Когда мне исполнилось тринадцать лет, я сделала заявление:

— Я никогда не выйду замуж и никогда не заведу детей.

Прекрасно помню время и место, где было произнесено это обещание. Это случилось часов в шесть вечера в ресторанчике на пересечении Шестьдесят третьей улицы и Бродвея. Ну а день был, соответственно, 1 января 1987 года, и я разразилась этими громкими словами вскоре после того, как родители начали ссориться. Дискуссия, подогреваемая спиртным и массой серьезных претензий друг к другу, увенчалась тем, что моя мать во всеуслышание обозвала отца дерьмом и, обливаясь слезами, убежала в укрытие, которое всегда называла комнаткой для девочек. Хотя прочие посетители ресторана удивленно взирали на эту шумную сцену супружеского раздора, для меня она не стала великим потрясением. Мои родители вечно грызлись, и особенно самозабвенно в те именно дни (Рождество, День благодарения, годовщина появления на свет их единственного дитяти), которые должны бы протекать под знаком семейных ценностей, когда надлежало дарить друг другу «ласку и нежность».

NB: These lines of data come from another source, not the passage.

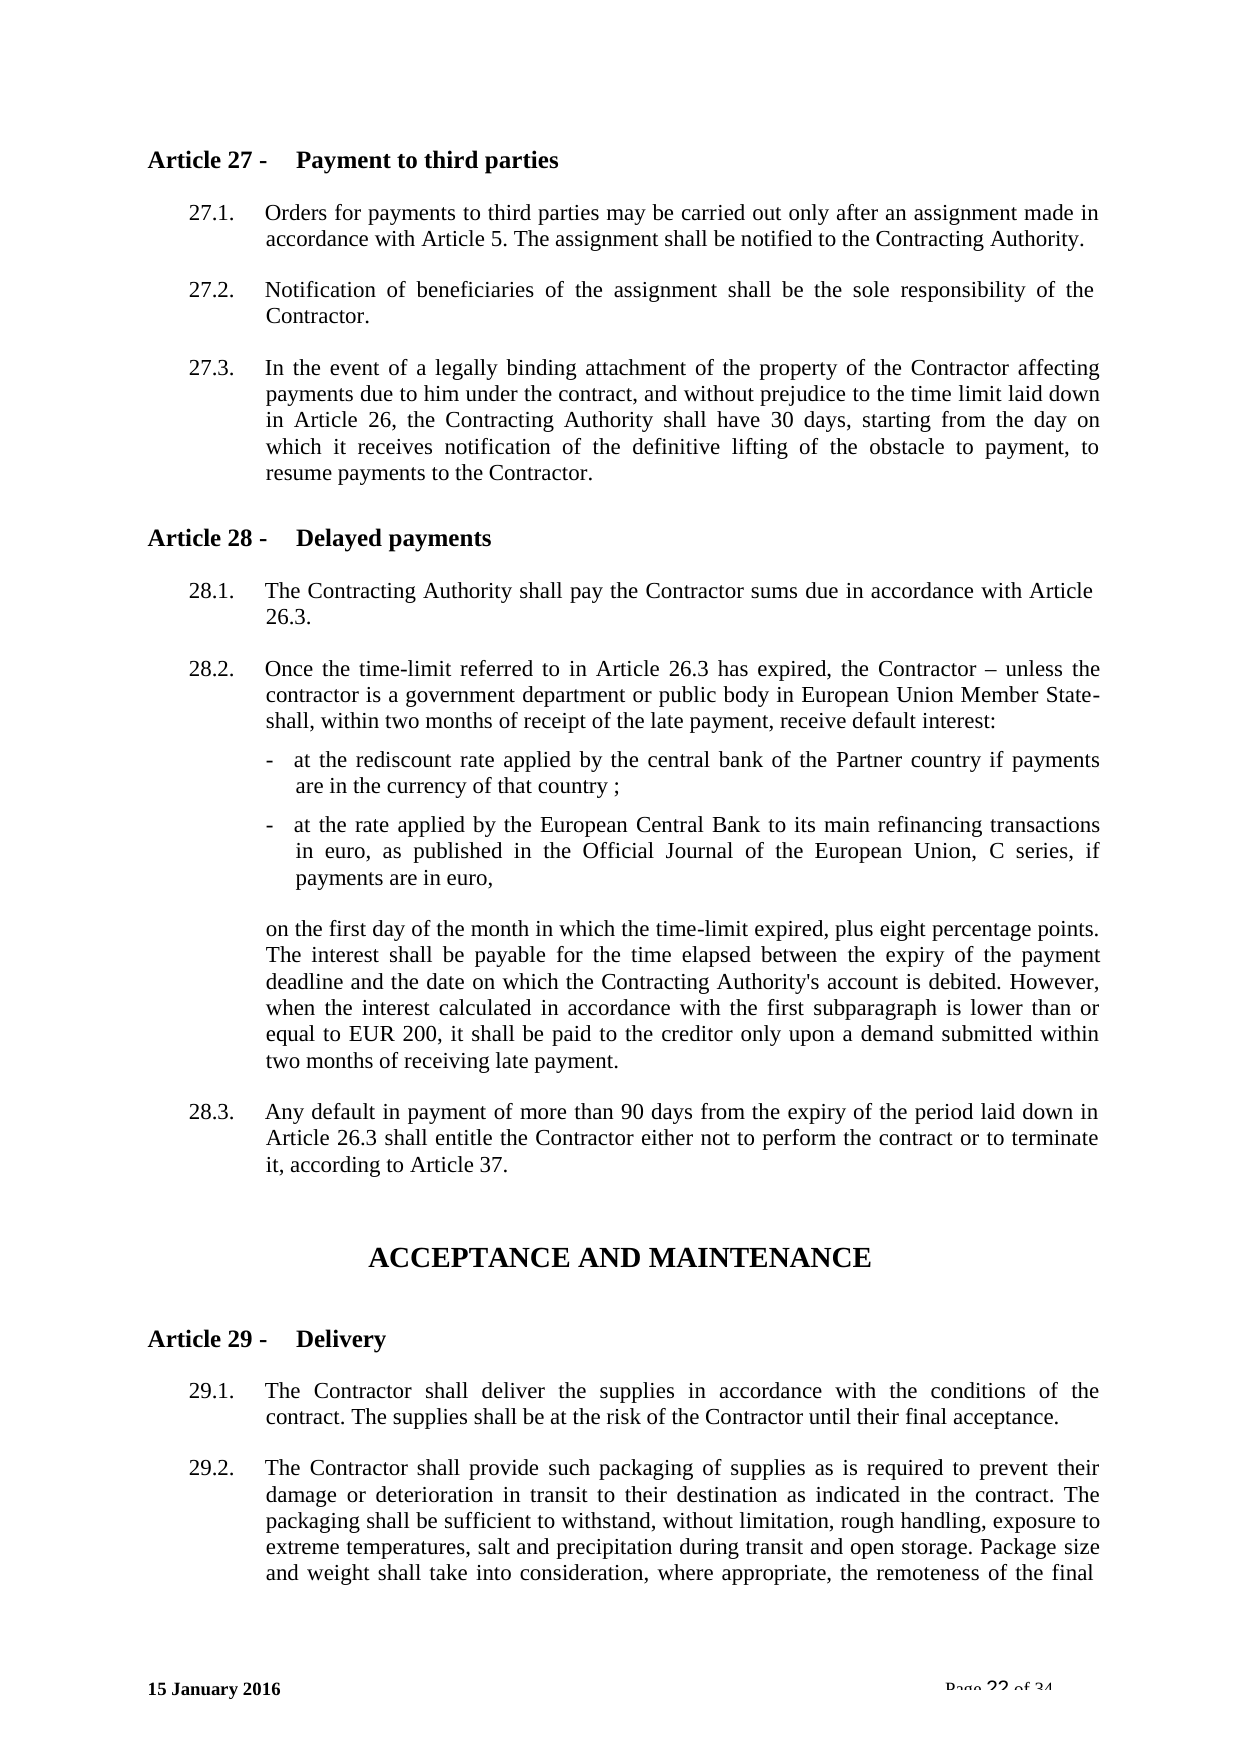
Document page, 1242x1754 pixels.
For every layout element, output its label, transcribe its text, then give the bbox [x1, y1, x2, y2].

text 28.1. The Contracting Authority shall pay the Contractor sums due in accordance with Article [189, 577, 1108, 603]
text - at the rediscount rate applied by the central bank of the Partner country if payments are in the currency of that country ; [266, 746, 1100, 799]
text on the first day of the month in which the time-limit expired, plus eight percentage points. The interest shall be payable for the time elapsed between the expiry of the payment deadline and the date on which the Contracting Authority's account is debited. However, when the interest calculated in accordance with the first subparagraph is lower than or equal to EUR 200, it shall be paid to the creditor only upon a demand submitted within two months of receiving late payment. [266, 915, 1100, 1073]
text ACCEPTANCE AND MAINTENANCE [368, 1240, 1108, 1274]
text 27.3. In the event of a legally binding attachment of the property of the Contractor affecting payments due to him under the contract, and without prejudice to the time limit laid down in Article 26, the Contracting Authority shall have 30 days, starting from the day on which it receives notification of the definitive lifting of the obstacle to payment, to resume payments to the Contractor. [189, 354, 1100, 486]
text 28.2. Once the time-limit referred to in Article 26.3 has expired, the Contractor – unless the contractor is a government department or public body in European Union Member State- shall, within two months of receipt of the late payment, receive default interest: [189, 654, 1101, 734]
text Contractor. [266, 303, 376, 329]
text 27.2. Notification of beneficiaries of the assignment shall be the sole responsibility of the [189, 276, 1108, 302]
text 26.3. [266, 603, 318, 629]
text 29.1. The Contractor shall deliver the supplies in accordance with the conditions of the contract. The supplies shall be at the risk of the Contractor until their final acceptance. [189, 1377, 1100, 1430]
text Article 27 - Payment to third parties [147, 145, 1108, 174]
text Article 28 - Delayed payments [147, 523, 1108, 552]
text 29.2. The Contractor shall provide such packaging of supplies as is required to prevent their damage or deterioration in transit to their destination as indicated in the contract. The packaging shall be sufficient to withstand, without limitation, rough handling, exposure to extreme temperatures, salt and precipitation during transit and open storage. Package size and weight shall take into consideration, where appropriate, the remoteness of the final [189, 1455, 1100, 1586]
text 27.1. Orders for payments to third parties may be carried out only after an assignment made in accordance with Article 5. The assignment shall be notified to the Contracting Authority. [189, 199, 1100, 251]
text Article 29 - Delivery [147, 1324, 1108, 1352]
text - at the rate applied by the European Central Bank to its main refinancing transactions in euro, as published in the Official Journal of the European Union, C series, if payments are in euro, [266, 811, 1100, 890]
text 28.3. Any default in payment of more than 90 days from the expiry of the period laid down in Article 26.3 shall entitle the Contractor either not to perform the contract or to terminate it, according to Article 37. [189, 1099, 1099, 1177]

Но ни ласковыми, ни нежными мои родители никогда не были. Скандалы и стычки были им необходимы, как пьяницам подчас необходим глоток виски по утрам, чтобы продрать глаза. Без этого у них почва уходила из-под ног, они утрачивали душевное равновесие, как-то даже терялись. Но как только начинались взаимные упреки и язвительные замечания — все становилось на свои места. Чувствовать себя несчастным — не просто душевное состояние, это привычка, да еще такая, от которой мои родители никак не могли отказаться.

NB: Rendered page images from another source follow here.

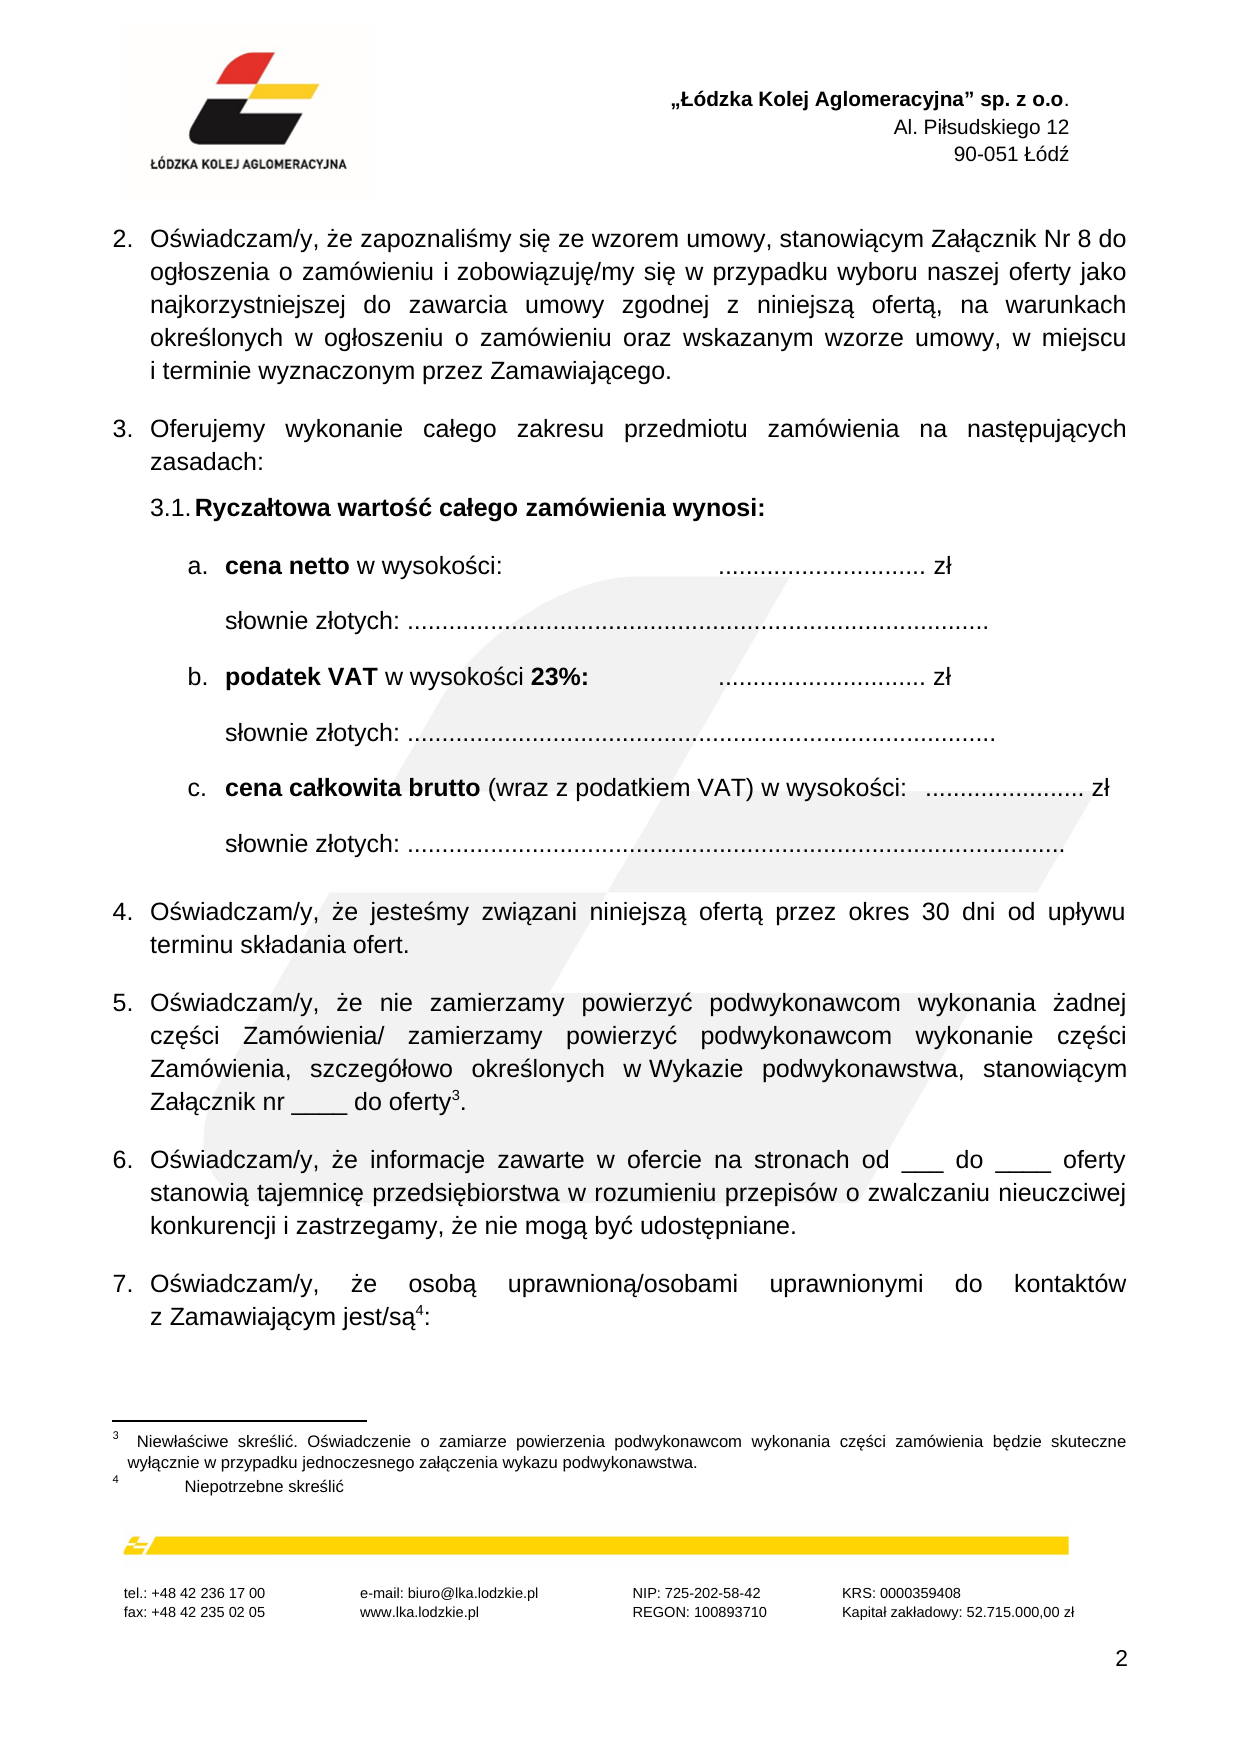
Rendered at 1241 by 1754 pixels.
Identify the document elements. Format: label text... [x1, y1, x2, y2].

list podatek VAT w wysokości 23%: .............................. zł [187, 662, 1128, 691]
list cena całkowita brutto (wraz z podatkiem VAT) w wysokości: ....................... zł [187, 773, 1128, 802]
list cena netto w wysokości: .............................. zł [187, 551, 1128, 579]
list Ryczałtowa wartość całego zamówienia wynosi: [150, 493, 1128, 521]
text słownie złotych: ..................................................................................... [225, 718, 1128, 746]
list Oświadczam/y, że nie zamierzamy powierzyć podwykonawcom wykonania żadnej części Zamówienia/ zamierzamy powierzyć podwykonawcom wykonanie części Zamówienia, szczegółowo określonych w Wykazie podwykonawstwa, stanowiącym Załącznik nr ____ do oferty. [112, 988, 1128, 1116]
list Oferujemy wykonanie całego zakresu przedmiotu zamówienia na następujących zasadach: [112, 414, 1128, 476]
list Oświadczam/y, że jesteśmy związani niniejszą ofertą przez okres 30 dni od upływu terminu składania ofert. [112, 897, 1128, 959]
list Oświadczam/y, że osobą uprawnioną/osobami uprawnionymi do kontaktów z Zamawiającym jest/są: [112, 1269, 1128, 1331]
list Oświadczam/y, że zapoznaliśmy się ze wzorem umowy, stanowiącym Załącznik Nr 8 do ogłoszenia o zamówieniu i zobowiązuję/my się w przypadku wyboru naszej oferty jako najkorzystniejszej do zawarcia umowy zgodnej z niniejszą ofertą, na warunkach określonych w ogłoszeniu o zamówieniu oraz wskazanym wzorze umowy, w miejscu i terminie wyznaczonym przez Zamawiającego. [112, 224, 1128, 385]
text słownie złotych: ............................................................................................... [225, 829, 1128, 858]
text słownie złotych: .................................................................................... [225, 606, 1128, 635]
picture [0, 12, 1240, 1754]
list Oświadczam/y, że informacje zawarte w ofercie na stronach od ___ do ____ oferty stanowią tajemnicę przedsiębiorstwa w rozumieniu przepisów o zwalczaniu nieuczciwej konkurencji i zastrzegamy, że nie mogą być udostępniane. [112, 1145, 1128, 1240]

Но я отклонилась от темы. Новогодний праздник, 1987 год. Мы выехали из дома в Олд Гринвиче, штат Коннектикут, и отправились отмечать мой день рождения. Начали с «Нью-Йорк Сити Балле» — там давали «Щелкунчик» в знаменитой постановке Баланчина. После утреннего спектакля зашли в ресторан «О’Нил» напротив Линкольн-центра. Папа заказал себе мартини с водкой, потом второй, поднял руку, чтобы заказать третий. Мама начала выговаривать, что он слишком много пьет. Папа — на то он и папа — сообщил маме, что ему она не мать и что если он пожелает выпить чертов третий мартини, то обязательно выпьет этот чертов третий мартини. Мама зашипела, чтобы он говорил тише. Папа ответил, что не позволит обращаться с ним как с ребенком. Мама ехидно возразила, что папа заслуживает именно такого обращения, потому что ведет себя как обиженный маленький мальчик, который со злости вышвыривает из кроватки игрушки. Папа, готовый нанести смертельный удар, обозвал ее никчемным ничтожеством, которое…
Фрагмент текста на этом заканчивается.